Do not upload images containing faces, sensitive locations, or material that could identify sources. Strip metadata before uploading. Understand that images go to Graylark's servers with unknown long-term retention. Use GeoSpy results as a starting point — verify with Google Earth, Mapillary, street-level imagery, and local knowledge. For sensitive investigations, consider whether using a law-enforcement surveillance tool creates ethical or legal complications for your reporting.

## Ownership & business

- **Owner:** Graylark Technologies Inc.
- **Funding model:** Venture-backed. Investors include Recorded Future (threat intelligence company, CEO Christopher Ahlberg confirmed investment) and AI Grant (startup incubator). Funding amounts undisclosed.
- **Business model:** Enterprise SaaS sold to law enforcement agencies, government entities, and enterprise clients.

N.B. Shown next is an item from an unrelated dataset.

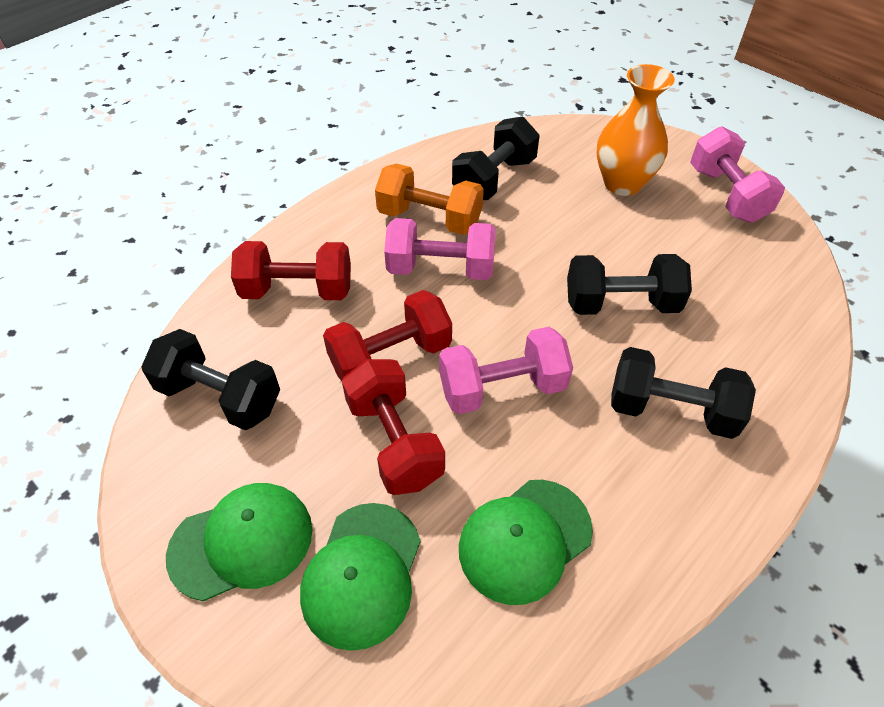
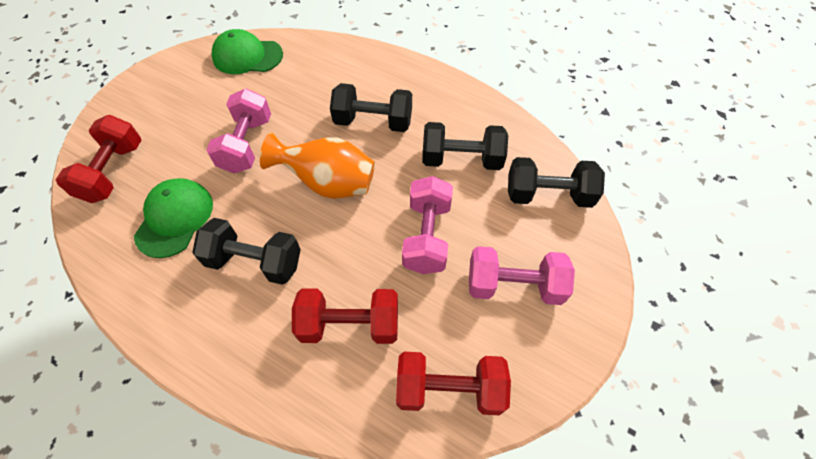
green cap: 3 -> 2
orange dumbbell: 1 -> 0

Previously freemium with public demo. Revenue now comes from institutional contracts — 404 Media documented purchases by Miami-Dade Sheriff's Office and LAPD. API access available for integration into existing investigative workflows.
- **Open source:** no

**Known issues:** Public access removed in January 2025 after 404 Media investigation revealed stalking misuse — Graylark pulled the free demo within a day of being contacted by reporters, not proactively. Users had attempted to use GeoSpy to stalk women. The Electronic Frontier Foundation's Cooper Quintin flagged risks of wrongful accusations and privacy breaches. Graylark's founder Daniel Heinen and the GeoSpy X account repeatedly amplified posts calling the tool 'terrifying' and 'deeply concerning for privacy' — treating controversy as brand awareness. The company was founded by Heinen and his twin brothers in 2023; the team is small and the product is a black box with no independent audit of accuracy claims or data handling. SuperBolt's claimed meter-level accuracy has not been independently verified. The tool's dual-use nature is the central issue: the same technology that helps journalists verify photos helps police surveil people and could help stalkers locate targets.